If you are also leading a reading club, organizing a reading group, or running a knowledge-based community, I am happy to recommend you to read this book.

It’s not because Brother Hao needs my recommendation (he doesn’t need it at all), but because this book really solves the two most common problems we book club enthusiasts encounter:

  1. How to make members remember the book after reading it? Four-one reading method gives the answer directly. 2.How to prevent the discussion from becoming a discussion where everyone has their own opinions? With the layer of my story + my words, what everyone brings is not just a book excerpt, but a real life experience, and the discussion immediately becomes warm and in-depth.
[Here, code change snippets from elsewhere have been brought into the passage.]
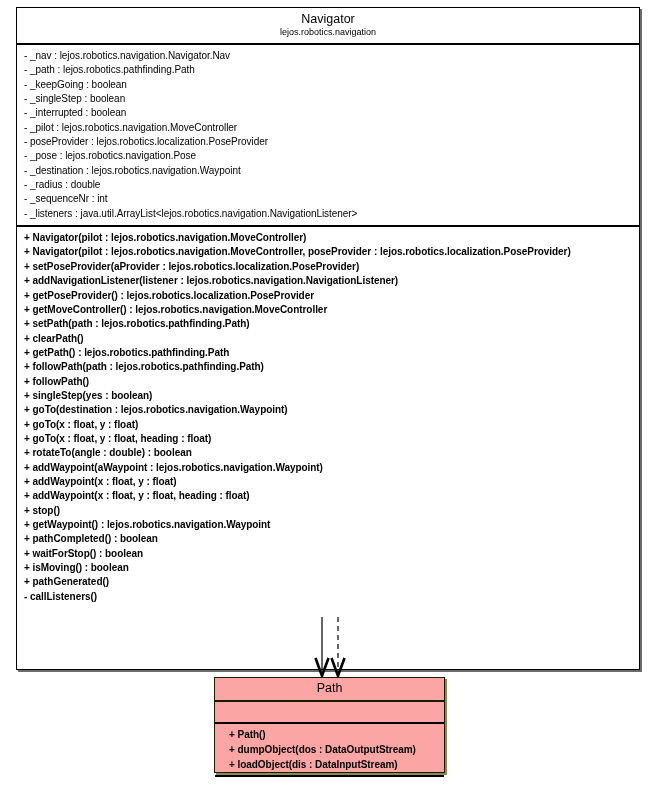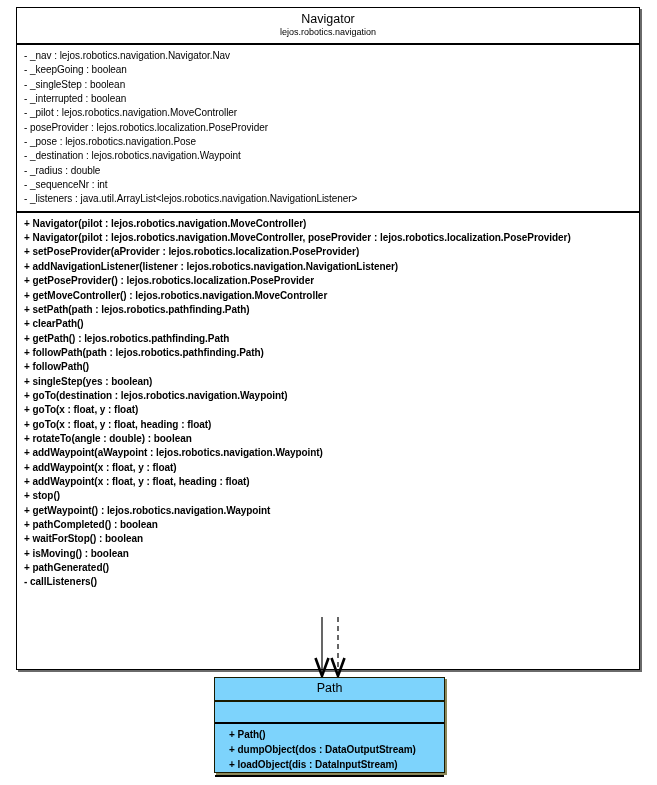--- a/index.html
+++ b/index.html
@@ -104,6 +104,7 @@
 
   <div class="uml-compartment">
     <div class="uml-feature">- _nav : lejos.robotics.navigation.Navigator.Nav</div>
+    <div class="uml-feature">- _path : lejos.robotics.pathfinding.Path</div>
     <div class="uml-feature">- _keepGoing : boolean</div>
     <div class="uml-feature">- _singleStep : boolean</div>
     <div class="uml-feature">- _interrupted : boolean</div>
Who is suitable to read this book?

  • People who want to read but can’t finish it every time, or forget about it after reading.
  • People who like to buy books but don’t know how to “use” them.
  • [Moderator or promoter] (/blog/create-your-own-reading-ritual) who leads reading clubs, reading groups, and learning organizations.
  • In the AI ​​era, people who want to find [a reading method that cannot be replaced by AI] (/blog/ai-reading-revolution).
  • People who want to slowly accumulate scattered readings into their own “life wisdom library”.

If you are like me and have a pile of books on your bookshelf, but often feel that you have left nothing behind after reading them, then this book “Hao Hui Shushu” will be one of the most worth buying books for you in 2026.

Don’t forget – getting a book into your head is just the first step. Letting the book really become a part of you is the ultimate meaning of reading.

And Brother Hao just happened to pave this road for us.